Chalk it up to the Cara Delevingne effect, but brow-enhancing products have been a constantly trending topic ever since the model's full set prompted all of us to step away from the tweezers, with a new formula hitting store shelves almost every week. Though we've always been familiar with pencils, gels, and powders, the rise of new innovations like pomades and liquid brow liners can make navigating the eye makeup section to find your perfect match can be slightly more challenging.
We put together a comprehensive guide on the most-popular brow formulas, tips on how to use each, and how to tell if the product is right for you. Keep reading to get all the details, and to find out exactly what to stock in your brow kit!

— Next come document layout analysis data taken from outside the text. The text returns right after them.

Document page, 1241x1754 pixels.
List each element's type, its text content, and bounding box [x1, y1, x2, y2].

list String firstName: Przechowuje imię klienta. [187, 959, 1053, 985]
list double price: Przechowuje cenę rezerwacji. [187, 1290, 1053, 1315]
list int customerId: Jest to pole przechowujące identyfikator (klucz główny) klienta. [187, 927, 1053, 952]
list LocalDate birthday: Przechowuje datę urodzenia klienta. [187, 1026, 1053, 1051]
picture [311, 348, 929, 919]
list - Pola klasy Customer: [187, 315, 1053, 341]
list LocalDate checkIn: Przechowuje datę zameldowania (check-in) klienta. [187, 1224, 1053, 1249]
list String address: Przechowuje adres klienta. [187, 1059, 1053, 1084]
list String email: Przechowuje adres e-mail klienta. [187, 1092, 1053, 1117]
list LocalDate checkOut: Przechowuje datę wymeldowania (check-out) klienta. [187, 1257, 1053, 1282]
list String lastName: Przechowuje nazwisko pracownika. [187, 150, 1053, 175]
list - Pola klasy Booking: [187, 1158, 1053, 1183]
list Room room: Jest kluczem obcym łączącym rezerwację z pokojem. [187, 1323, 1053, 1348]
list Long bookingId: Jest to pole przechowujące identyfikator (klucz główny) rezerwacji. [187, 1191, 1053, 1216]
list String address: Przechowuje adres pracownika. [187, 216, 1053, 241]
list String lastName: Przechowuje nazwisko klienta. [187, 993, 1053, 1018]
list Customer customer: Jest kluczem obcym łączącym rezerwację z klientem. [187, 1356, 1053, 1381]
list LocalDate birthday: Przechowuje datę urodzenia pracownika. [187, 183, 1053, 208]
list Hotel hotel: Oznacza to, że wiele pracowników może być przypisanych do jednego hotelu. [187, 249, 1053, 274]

Must-Haves for Every Brow Kit
Regardless of the formula you prefer, there are a handful of universal products no good brow arsenal should be without. Of course, a handy spoolie brush like Dior's ($26; dior.com) and a sturdy pair of Tweezerman Tweezers ($16; sephora.com) are key in keeping your natural set groomed, as is a brow gel like NARS' ($23; narscosmetics.com). A clear version is always a safe bet, though tinted options add extra dimension, and if you feel that yours are a little too dark after filling them in, you can top your arches off in a gel one shade lighter to balance the effect.

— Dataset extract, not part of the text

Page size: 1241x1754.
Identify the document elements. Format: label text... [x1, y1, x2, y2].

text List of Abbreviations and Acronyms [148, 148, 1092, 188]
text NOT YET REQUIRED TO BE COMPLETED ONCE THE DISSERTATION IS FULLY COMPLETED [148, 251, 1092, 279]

Use a matte illuminator just under the arch to highlight your handiwork---we love Benefit's High Brow ($20; benefitcosmetics.com)---and just in case you accidentally color outside the lines, a concealer like Sephora's ($17; sephora.com) can easily fix the error.
Brow pencils were a standard product long before the term "on fleek" was ever added to our vocabulary, and are often the first product picked up on a journey to perfect arches, but not all are created equally. Look for a formula that is blendable and easy to apply, but not overly-soft---a too-dry pencil can tug and pull out your natural brow hairs, while a formula that goes too hard on the wax could shift or fade after being worn all day.

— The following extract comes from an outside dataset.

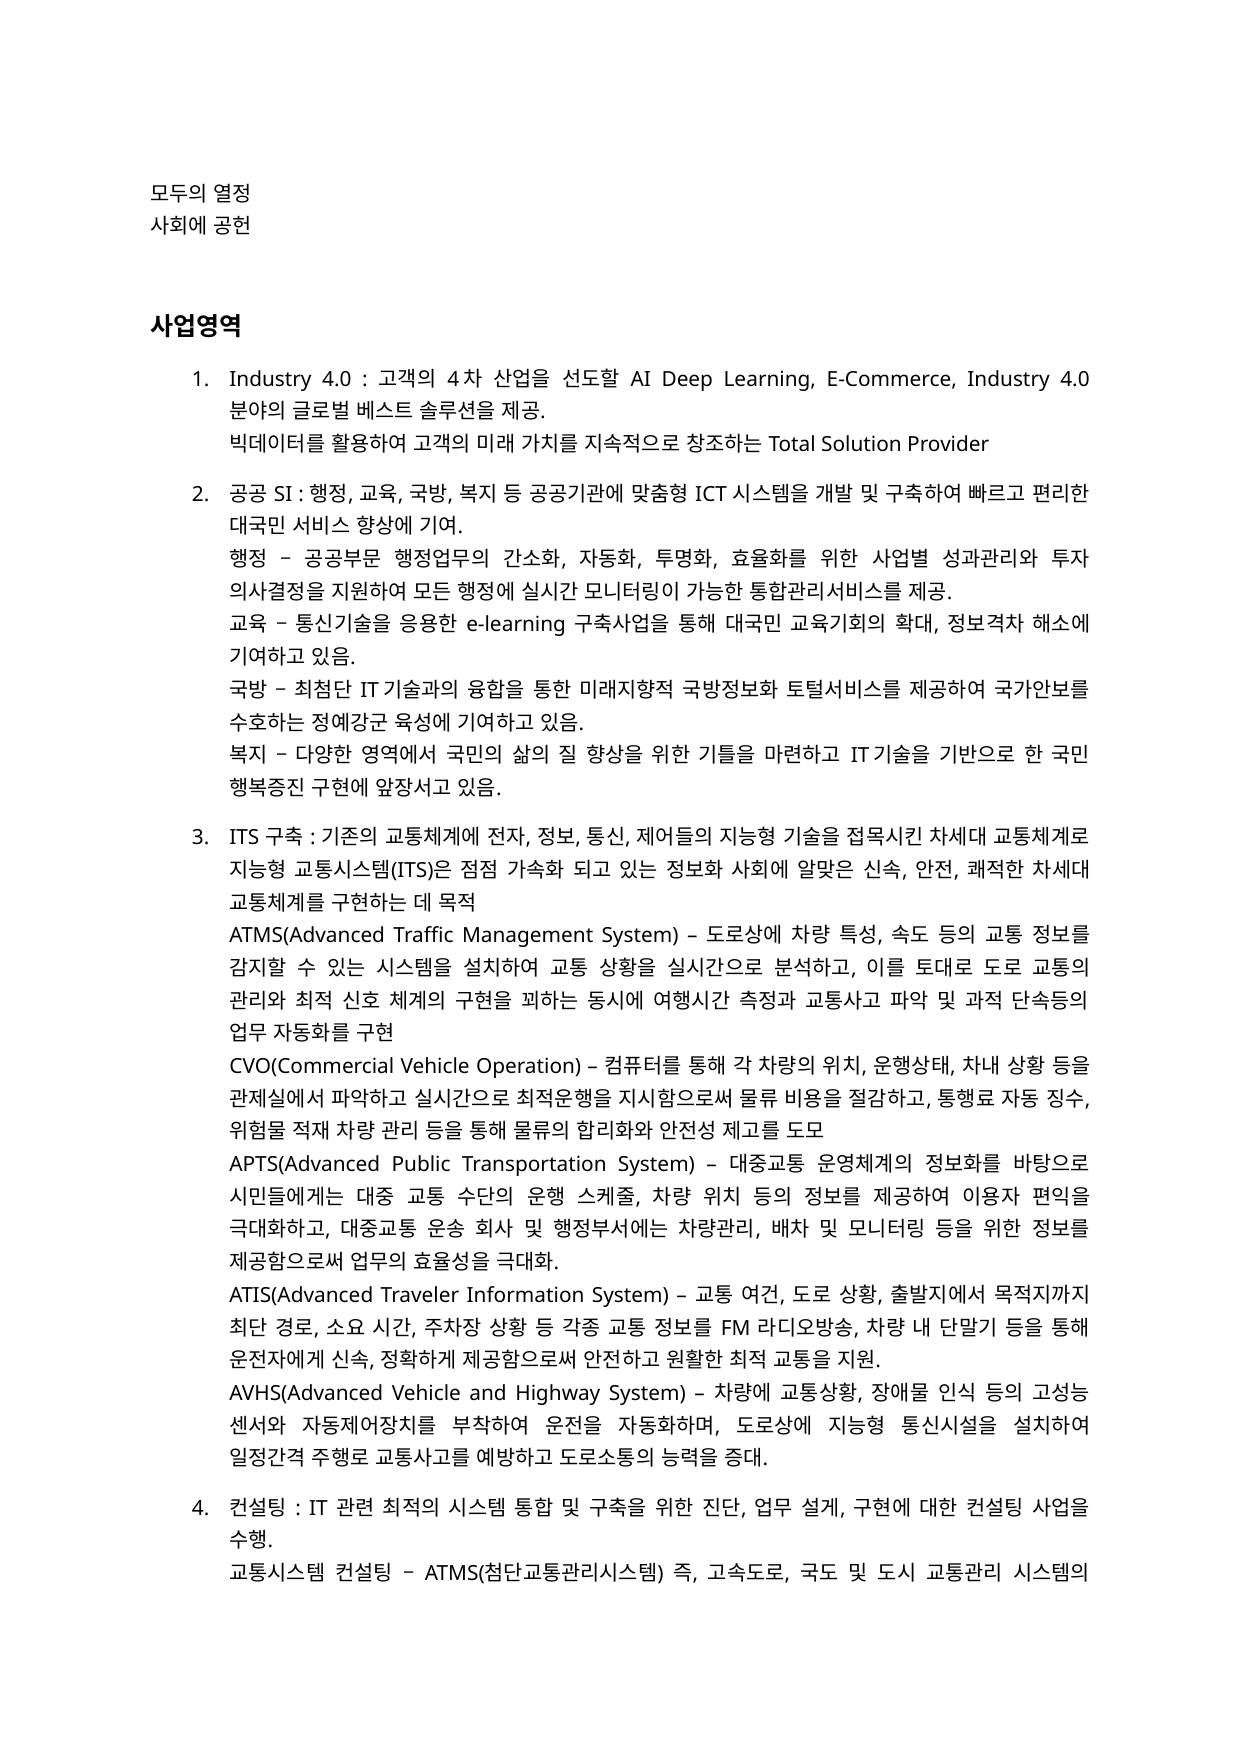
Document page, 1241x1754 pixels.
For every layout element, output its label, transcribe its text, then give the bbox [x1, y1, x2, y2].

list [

We love Bobbi Brown's classic version ($24; bobbibrown.com), and Anastasia's Brow Wiz ($21; sephora.com), which is ultra-skinny to create a precise finish. Pencils with a slanted tip like Burberry's Effortless Brow Definer ($33; nordstrom.com) can also aid with placing the perfect angle. If you prefer an HD effect, liquid versions like the Eyeko Brow Liner ($19; eyeko.com) come equipped with tapered felt-tip applicators and allow you to stencil in individual hairs. Unlike the inky black eyeliners we use to trace our lashes, the finished result of a liquid brow liner is a soft tint rather than an obvious strike.
Powder formulas like Urban Decay's Brow Box ($29; sephora.com), the duos from Zoey Van Jones ($22; zoeyvanjones.com) and Brett Freedman ($18; brettfreedman.com), as well as Cle de Peau's Brow and Eyeliner Compact ($70; barneys.com) impart a softer, more-natural appearance if you happen to press a little too hard with a pencil. Use an angled brush to apply the product, with the lighter shade placed on the beginning area of your brow for a seamless fade. Or, for an express method, stick a spoolie brush into the darker shadow pan, then comb the product through your hairs to distribute.
If your skin is on the dry side, brow powders may have trouble sticking to your arch, depending on the hue. Apply a light swipe of eye cream just underneath your brow bone to give the product a base to stick to, or extend your shadow primer's power by blending it all the way up.
Because cream-based formulas like Anastasia's Dipbrow ($18; sephora.com), Laura Mercier's Brow Definer ($20; lauramercier.com), and EcoBrow's Defining Wax ($26 each; ecobrow.com) have a more concentrated color payoff, working with pomades can be a little tricky, so we recommend using them once you've mastered the pencil and powder techniques.
After brushing through your brows, use an angled brush to pick up the color, and apply it to any sparse areas. Just a little goes a long way, so make sure to wipe off any excess product before the brush makes contact with your skin, and start out with a light hand, otherwise you may end up rocking the dreaded Sharpie-eque finish. Try to keep most of the color concentrated around your arch and tail area, with a minimal amount on the front portion. To avoid a blocked-in look on the beginning part of your brow, we recommend doing one light swipe along the bottom area, and blending it upward with a spoolie brush to diffuse the color.